Another consideration in choosing performers is the balance of their improvisational languages. Hearing stylistically similar musicians improvise one after the other is about as interesting as sitting through a half dozen actors reading the same Lord Byron poem, each louder than the last. The wonderful tension of Cracked Glaze exists within, among other things, the push and pull of each player’s syntactical funkiness. Perhaps the most dramatic example of this is Hawkins’ Herbie Hancock-esque rollick down the middle of the piece’s central spine. His modern jazz acrobatics and extended harmonies are stunning (unsurprising coming from Hawkins), but his solo would only be worth a passing mention if it didn’t play so perfectly against the tart sound worlds created by Spheric Totemic and the always-almost-too-painfully-human quality of Jernberg’s voice. It’s the careful curation of artists and their care in bringing what is unique to them to the piece that ultimately makes Cracked Glaze work.

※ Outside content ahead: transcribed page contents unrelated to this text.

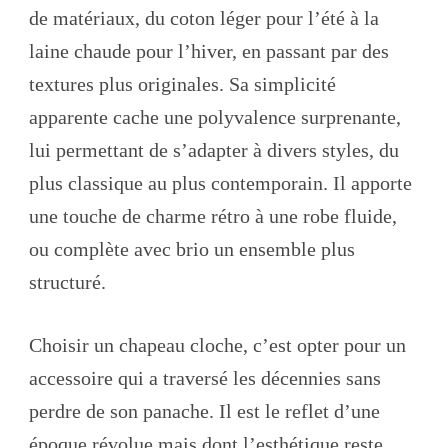
de matériaux, du coton léger pour l’été à la
laine chaude pour l’hiver, en passant par des
textures plus originales. Sa simplicité
apparente cache une polyvalence surprenante,
lui permettant de s’adapter à divers styles, du
plus classique au plus contemporain. Il apporte
une touche de charme rétro à une robe fluide,
ou complète avec brio un ensemble plus
structuré.
Choisir un chapeau cloche, c’est opter pour un
accessoire qui a traversé les décennies sans
perdre de son panache. Il est le reflet d’une
époque révolue mais dont l’esthétique reste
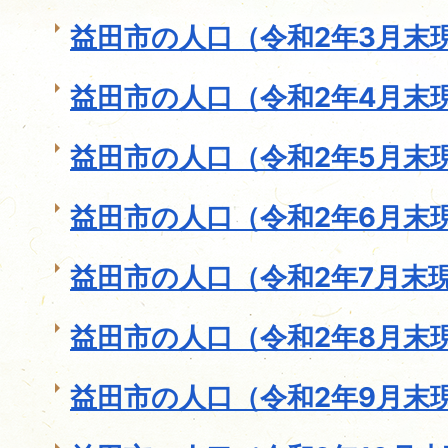
益田市の人口（令和2年3月末
益田市の人口（令和2年4月末
益田市の人口（令和2年5月末
益田市の人口（令和2年6月末
益田市の人口（令和2年7月末
益田市の人口（令和2年8月末
益田市の人口（令和2年9月末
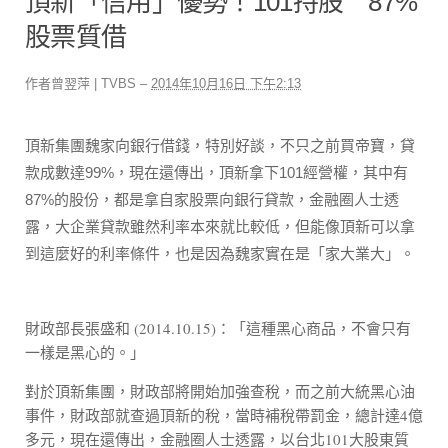
頂新「信用」優勢！101持股 87%
股票質借
作者
曾翌萍
|
TVBS
–
2014年10月16日 下午2:13
頂新集團魏家向銀行借錢，特別好談，不只之前買帝寶，貸
款成數達99%，現在還傳出，頂新拿下101經營權，其中有
87%的股份，都是拿自家股票向銀行貸款，金融圈人士透
露，大企業貸款雖然利率本來就比較低，但能像頂新可以拿
到這麼好的利率條件，也是因為魏家實在是「家大業大」。
財政部長張盛和 (2014.10.15)：「這種黑心商品，不會只有
一樣是黑心的。」
對於頂新集團，財政部將開始加強查稅，而之前大統黑心油
事件，財政部就查過頂新的稅，當時補稅帶罰金，總計達4億
多元，現在還傳出，金融圈人士透露，以台北101大股東質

With form and content taken care of, there is one final trap to be negotiated: documentation. Composition and improvisation are saddled with different expectations, histories, and philosophies when it comes to recording. Composition’s leaning toward reproducibility favors precision, with seemingly small musical choices like Pierre Boulez’s slightly slow rendering of Beethoven’s Fifth Symphony taking on outsized importance. On the other hand, improvisation is geared toward capturing the ephemerality of once-in-a-lifetime inspiration—lightning in a bottle. Wright has recognized the opportunity to create something more than a mimesis of live performance. He subtly layers post-recording and time-expansion effects throughout, not as a thick coat of electronics over what is a truly delicate and wild and wonderful live performance, but as a subtle luster within the sound itself.

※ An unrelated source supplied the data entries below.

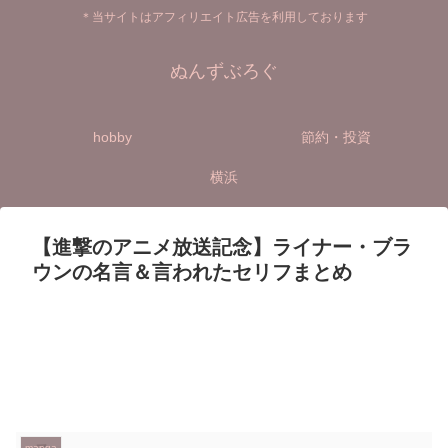
＊当サイトはアフィリエイト広告を利用しております
ぬんずぶろぐ
hobby
節約・投資
横浜
【進撃のアニメ放送記念】ライナー・ブラ
ウンの名言＆言われたセリフまとめ
manga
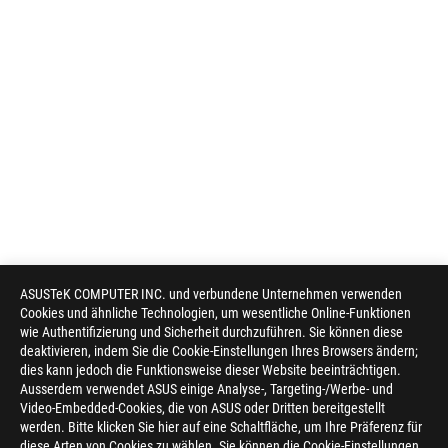
ASUSTeK COMPUTER INC. und verbundene Unternehmen verwenden
Cookies und ähnliche Technologien, um wesentliche Online-Funktionen
wie Authentifizierung und Sicherheit durchzuführen. Sie können diese
deaktivieren, indem Sie die Cookie-Einstellungen Ihres Browsers ändern;
dies kann jedoch die Funktionsweise dieser Website beeinträchtigen.
Ausserdem verwendet ASUS einige Analyse-, Targeting-/Werbe- und
Video-Embedded-Cookies, die von ASUS oder Dritten bereitgestellt
werden. Bitte klicken Sie hier auf eine Schaltfläche, um Ihre Präferenz für
diese Arten von Cookies zu wählen. Sie können die Cookie-Einstellungen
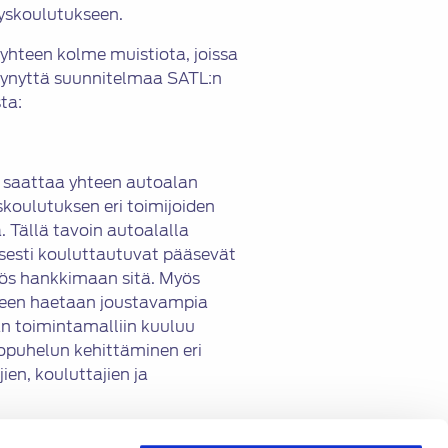
nyskoulutukseen.
yhteen kolme muistiota, joissa
teytynyttä suunnitelmaa SATL:n
ta:
a saattaa yhteen autoalan
skoulutuksen eri toimijoiden
 Tällä tavoin autoalalla
isesti kouluttautuvat pääsevät
ös hankkimaan sitä. Myös
miseen haetaan joustavampia
än toimintamalliin kuuluu
opuhelun kehittäminen eri
ien, kouluttajien ja
.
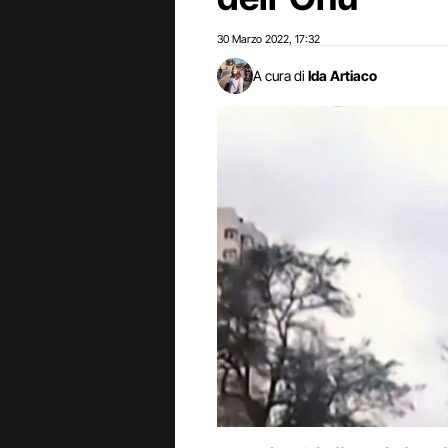
30 Marzo 2022
17:32
,
A cura di
Ida Artiaco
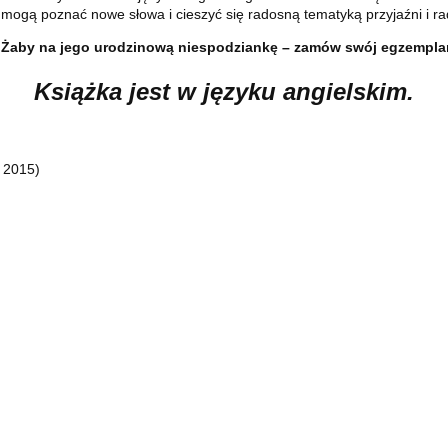
 mogą poznać nowe słowa i cieszyć się radosną tematyką przyjaźni i ra
 Żaby na jego urodzinową niespodziankę – zamów swój egzemplarz
Książka jest w języku angielskim.
 2015)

All the post-production in the world, however, will not enliven a poor, or apathetic, performance. And Ensemble Klang deserves more than this belated credit as one of those rare ensembles that can negotiate complex notated music with accuracy and elegance while maintaining a sense of danger: like threading a needle while tossing a match onto a bonfire. The metaphors are odd, but I won’t apologize for their color or their accuracy, because what Klang is doing is rare and wonderful both here and throughout their two decades. They are geniuses at turning the crazy idea into something that sounds completely natural and organic.

In the end, this whole recording is rare and wonderful. There are the reasons listed above—Wright’s deft handling of the piece’s form and balance, the joy of hearing great improvisors at the top of their game, a murderers’ row new music ensemble, and a near flawless recorded document—but ultimately, the question that should be asked of this and all recordings is whether it leaves us wanting to return to it, demanding to know more. And that’s where these notes have to leave you to do your own thinking. Some signposts and talking points have been outlined above, and with humility. I hope they will be helpful. But once the music starts, the preceding text immediately becomes flat and dull, because you’re entering into Wright’s world of sound. Once you do, you have to make a choice: you can inhabit this world once and move on to the next new thing, or you can take the time to revisit it again in order to find more in its depths. This is up to you, but repeated trips down this path will be rewarded.

It’s getting too cold here for my daily walks, but when I do manage to get out, I’m happy to see the way the frost has redecorated the elms and sycamores; I like that the birds are fatter, and I can only recognize some of my neighbors from their eyes peeking out of their balaclavas. Soon, I’ll be grounded for weeks at a time, and I’ll have to turn my attention away from my little walking project and place my attention elsewhere. Luckily, I have Cracked Glaze, to revisit again and again.